■ Your objective ■
From the entries underneath, give the number of lines holding the word "always", without any other words.

(Dataset entries begins)

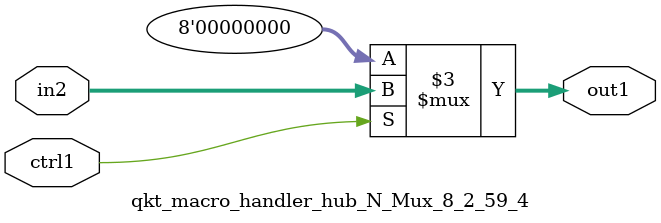
<source format=v>

`timescale 1ps / 1ps


module qkt_macro_handler_hub_N_Mux_8_2_59_4( in2, ctrl1, out1 );

    input [7:0] in2;
    input ctrl1;
    output [7:0] out1;
    reg [7:0] out1;

    
    // rtl_process:qkt_macro_handler_hub_N_Mux_8_2_59_4/qkt_macro_handler_hub_N_Mux_8_2_59_4_thread_1
    always @*
      begin : qkt_macro_handler_hub_N_Mux_8_2_59_4_thread_1
        case (ctrl1) 
          1'b1: 
            begin
              out1 = in2;
            end
          default: 
            begin
              out1 = 8'd000;
            end
        endcase
      end

endmodule



</source>
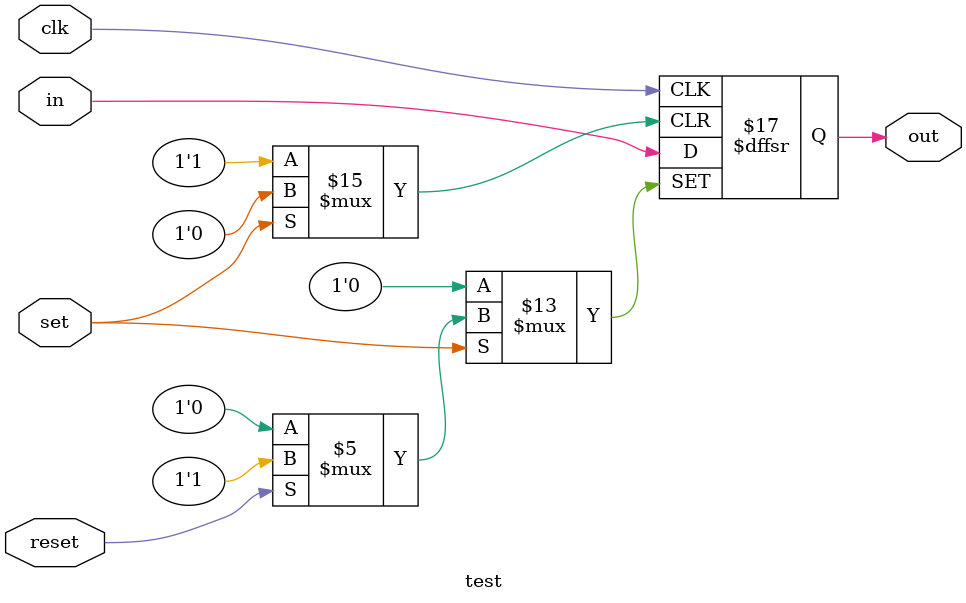
<source format=v>
module test(input  in,  input clk,  reset, set, output reg out);
always @(posedge clk, posedge reset, negedge set)
    if(!set) out <= 1'b0;
	else if(reset) out <= 1'b1;
	else out <= in;
endmodule	

</source>
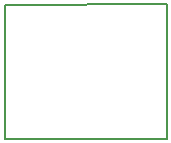
<source format=gm1>
G04 #@! TF.GenerationSoftware,KiCad,Pcbnew,5.0.2-bee76a0~70~ubuntu14.04.1*
G04 #@! TF.CreationDate,2018-12-07T19:09:08-07:00*
G04 #@! TF.ProjectId,flash-addon,666c6173-682d-4616-9464-6f6e2e6b6963,rev?*
G04 #@! TF.SameCoordinates,Original*
G04 #@! TF.FileFunction,Profile,NP*
%FSLAX46Y46*%
G04 Gerber Fmt 4.6, Leading zero omitted, Abs format (unit mm)*
G04 Created by KiCad (PCBNEW 5.0.2-bee76a0~70~ubuntu14.04.1) date Fri 07 Dec 2018 07:09:08 PM MST*
%MOMM*%
%LPD*%
G01*
G04 APERTURE LIST*
%ADD10C,0.150000*%
G04 APERTURE END LIST*
D10*
X145531840Y-83433920D02*
X145524220Y-94790260D01*
X159209740Y-83403440D02*
X145531840Y-83433920D01*
X159209740Y-94785180D02*
X159209740Y-83403440D01*
X145516600Y-94787720D02*
X159209740Y-94785180D01*
M02*

</source>
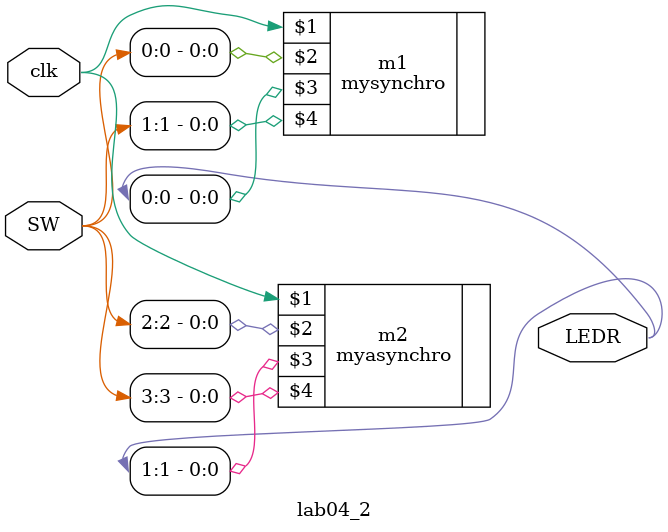
<source format=v>
module lab04_2(
	input clk,
	input [3:0] SW,
	output [1:0] LEDR
);
mysynchro m1(clk,SW[0],LEDR[0],SW[1]);
myasynchro m2(clk,SW[2],LEDR[1],SW[3]);
endmodule

</source>
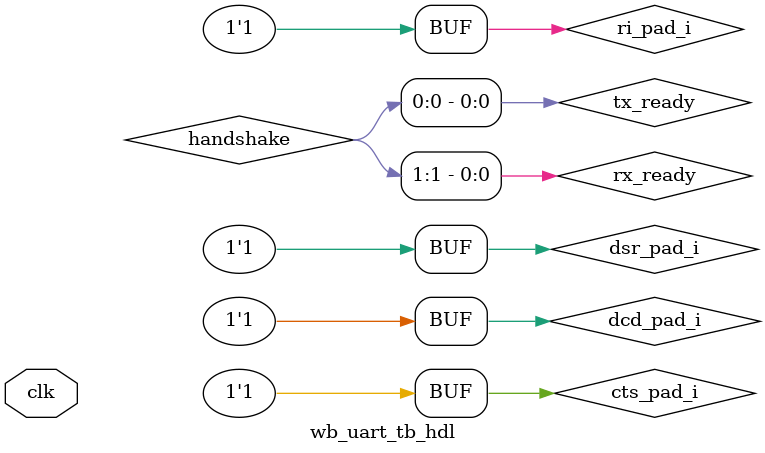
<source format=sv>
/****************************************************************************
 * wb_uart_tb_hdl.sv
 ****************************************************************************/

/**
 * Module: wb_uart_tb_hdl
 * 
 * TODO: Add module documentation
 */
module wb_uart_tb_hdl(input clk);
`ifdef HAVE_HDL_CLKGEN
		reg clk_r = 0;
		initial begin
			forever begin
				#10ns;
				clk_r <= ~clk_r;
			end
		end
		assign clk = clk_r;
`endif
	
	parameter int WB_ADDR_WIDTH = 32;
	parameter int WB_DATA_WIDTH = 32;
	
	reg rst = 1;
	reg[7:0] rst_cnt = 0;

	always @(posedge clk) begin
		if (rst_cnt == 100) begin
			rst <= 0;
		end else begin
			rst_cnt <= rst_cnt + 1;
		end
	end
	
	wb_if #(
		.WB_ADDR_WIDTH  (WB_ADDR_WIDTH ), 
		.WB_DATA_WIDTH  (WB_DATA_WIDTH )
		) u_bfm2uart ();
	
	
	wb_master_bfm #(
		.WB_ADDR_WIDTH  (WB_ADDR_WIDTH ), 
		.WB_DATA_WIDTH  (WB_DATA_WIDTH )
		) u_wb_bfm (
		.clk            (clk              ), 
		.rstn           (~rst             ), 
		.master         (u_bfm2uart.master));

	wire [1:0]		handshake;
	event_bfm #(
		.WIDTH  (2 )
		) u_handshake_bfm (
		.clk    (clk          ), 
		.rst    (rst          ), 
		.ev     (handshake    ));
	
	wire[0:0]			int_o;
	event_bfm #(
		.WIDTH  (1 )
		) u_irq_bfm (
		.clk    (clk   ), 
		.rst    (rst   ), 
		.ev     (int_o ));
	

	wire stx_pad_o, srx_pad_i;
	wire rts_pad_o, cts_pad_i, dtr_pad_o, dsr_pad_i;
	wire ri_pad_i, dcd_pad_i, tx_ready, rx_ready;
	
	wb_uart #(
			.DATA_BUS_WIDTH_8(0),
			.WORD_SIZE_REGS(1)
		) u_uart (
		.clk        (clk             ), 
		.rstn       (~rst            ), 
		.s          (u_bfm2uart.slave), 
		.int_o      (int_o[0]  ), 
		.stx_pad_o  (stx_pad_o ), 
		.srx_pad_i  (srx_pad_i ), 
		.rts_pad_o  (rts_pad_o ), 
		.cts_pad_i  (cts_pad_i ), 
		.dtr_pad_o  (dtr_pad_o ), 
		.dsr_pad_i  (dsr_pad_i ), 
		.ri_pad_i   (ri_pad_i  ), 
		.dcd_pad_i  (dcd_pad_i ),
		.tx_ready	(tx_ready),
		.rx_ready	(rx_ready) );
	
	assign cts_pad_i = 1;
	assign dsr_pad_i = 1;
	assign ri_pad_i = 1;
	assign dcd_pad_i = 1;
	
	assign handshake[0] = tx_ready;
	assign handshake[1] = rx_ready;
	
	uart_serial_bfm u_uart_bfm (
		.clk_i      (clk     ), 
		.rst_i      (rst     ), 
		.stx_pad_o  (srx_pad_i ), 
		.srx_pad_i  (stx_pad_o ), 
//		.rts_pad_o  ( ), 
		.cts_pad_i  (1 ), 
//		.dtr_pad_o  (dtr_pad_o ), 
		.dsr_pad_i  (1 ), 
		.ri_pad_i   (1  ), 
		.dcd_pad_i  (1 ));

endmodule


</source>
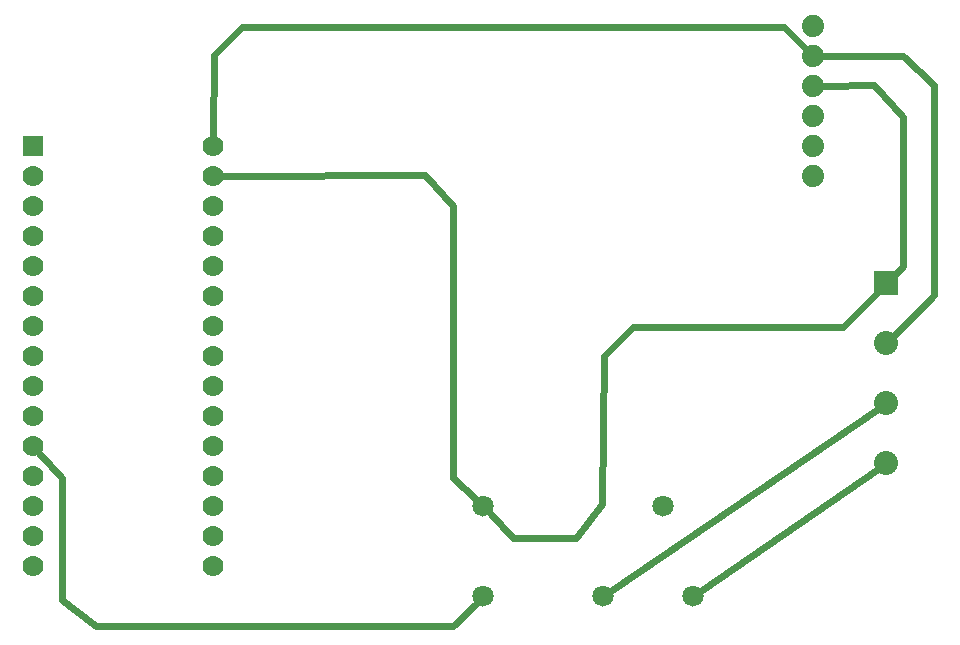
<source format=gbl>
G04 MADE WITH FRITZING*
G04 WWW.FRITZING.ORG*
G04 DOUBLE SIDED*
G04 HOLES PLATED*
G04 CONTOUR ON CENTER OF CONTOUR VECTOR*
%ASAXBY*%
%FSLAX23Y23*%
%MOIN*%
%OFA0B0*%
%SFA1.0B1.0*%
%ADD10C,0.070000*%
%ADD11C,0.074000*%
%ADD12C,0.071181*%
%ADD13C,0.080000*%
%ADD14R,0.069972X0.070000*%
%ADD15R,0.080000X0.080000*%
%ADD16C,0.024000*%
%LNCOPPER0*%
G90*
G70*
G54D10*
X111Y1678D03*
X111Y1578D03*
X111Y1478D03*
X111Y1378D03*
X111Y1278D03*
X111Y1178D03*
X111Y1078D03*
X111Y978D03*
X111Y878D03*
X111Y778D03*
X111Y678D03*
X111Y578D03*
X111Y478D03*
X111Y378D03*
X111Y278D03*
X711Y1678D03*
X711Y1578D03*
X711Y1478D03*
X711Y1378D03*
X711Y1278D03*
X711Y1178D03*
X711Y1078D03*
X711Y978D03*
X711Y878D03*
X711Y778D03*
X711Y678D03*
X711Y578D03*
X711Y478D03*
X711Y378D03*
X711Y278D03*
G54D11*
X2711Y2078D03*
X2711Y1978D03*
X2711Y1878D03*
X2711Y1778D03*
X2711Y1678D03*
X2711Y1578D03*
G54D12*
X2211Y478D03*
X1611Y478D03*
X1611Y178D03*
X2311Y178D03*
X2011Y178D03*
G54D13*
X2954Y1021D03*
X2954Y821D03*
X2954Y621D03*
X2954Y1221D03*
G54D14*
X111Y1678D03*
G54D15*
X2954Y1221D03*
G54D16*
X2912Y1881D02*
X2742Y1878D01*
D02*
X3009Y1777D02*
X2912Y1881D01*
D02*
X3009Y1278D02*
X3009Y1777D01*
D02*
X2976Y1243D02*
X3009Y1278D01*
D02*
X3009Y1978D02*
X2742Y1978D01*
D02*
X3113Y1881D02*
X3009Y1978D01*
D02*
X3113Y1181D02*
X3113Y1881D01*
D02*
X2976Y1043D02*
X3113Y1181D01*
D02*
X807Y2077D02*
X2614Y2077D01*
D02*
X2614Y2077D02*
X2689Y2000D01*
D02*
X712Y1981D02*
X807Y2077D01*
D02*
X711Y1707D02*
X712Y1981D01*
D02*
X1511Y1478D02*
X1511Y574D01*
D02*
X1511Y574D02*
X1585Y503D01*
D02*
X1415Y1582D02*
X1511Y1478D01*
D02*
X740Y1578D02*
X1415Y1582D01*
D02*
X208Y574D02*
X131Y657D01*
D02*
X208Y166D02*
X208Y574D01*
D02*
X1511Y79D02*
X321Y79D01*
D02*
X321Y79D02*
X208Y166D01*
D02*
X1585Y152D02*
X1511Y79D01*
D02*
X2012Y980D02*
X2006Y487D01*
D02*
X1919Y374D02*
X1710Y374D01*
D02*
X2109Y1077D02*
X2012Y980D01*
D02*
X2006Y487D02*
X1919Y374D01*
D02*
X1710Y374D02*
X1637Y451D01*
D02*
X2809Y1077D02*
X2109Y1077D01*
D02*
X2932Y1199D02*
X2809Y1077D01*
D02*
X2928Y803D02*
X2041Y198D01*
D02*
X2928Y603D02*
X2341Y199D01*
G04 End of Copper0*
M02*
</source>
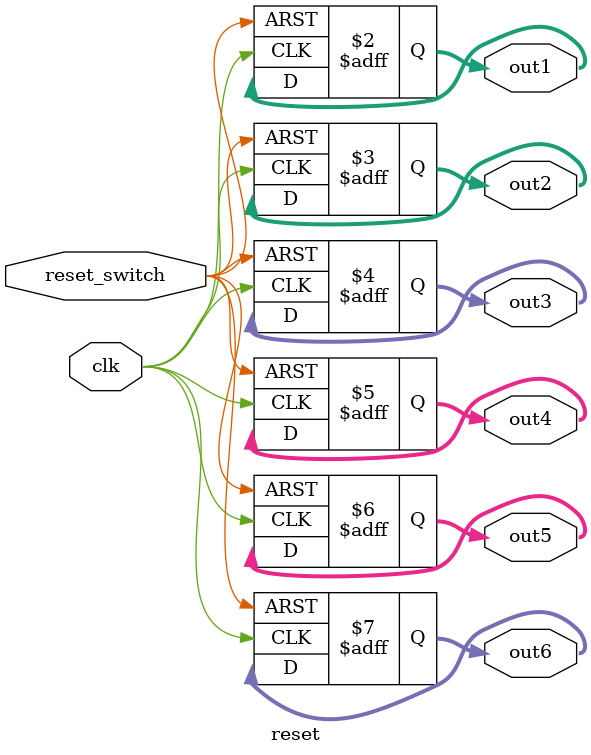
<source format=v>
module reset (

    input reset_switch,   // ÖØÖÃ¿ª¹Ø

    output reg [3:0] out1, out2, out3, out4, out5, out6,  // ÖØÖÃÊä³ö
	
input clk            // Ê±ÖÓÐÅºÅ

);

    

	always @(posedge clk or posedge reset_switch) begin
		if (reset_switch) begin
            // µ±ÖØÖÃ¿ª¹Ø±»´¥·¢Ê±£¬½«ËùÓÐÊä³öÖØÖÃÎª 0000
			out1 <= 4'b0000;
          
			out2 <= 4'b0000;
			out3 <= 4'b0000;
			out4 <= 4'b0000;
			out5 <= 4'b0000;
			out6 <= 4'b0000;
		end
	end

	
endmodule
</source>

(Dataset entries ends)

■ Answer to this problem ■
4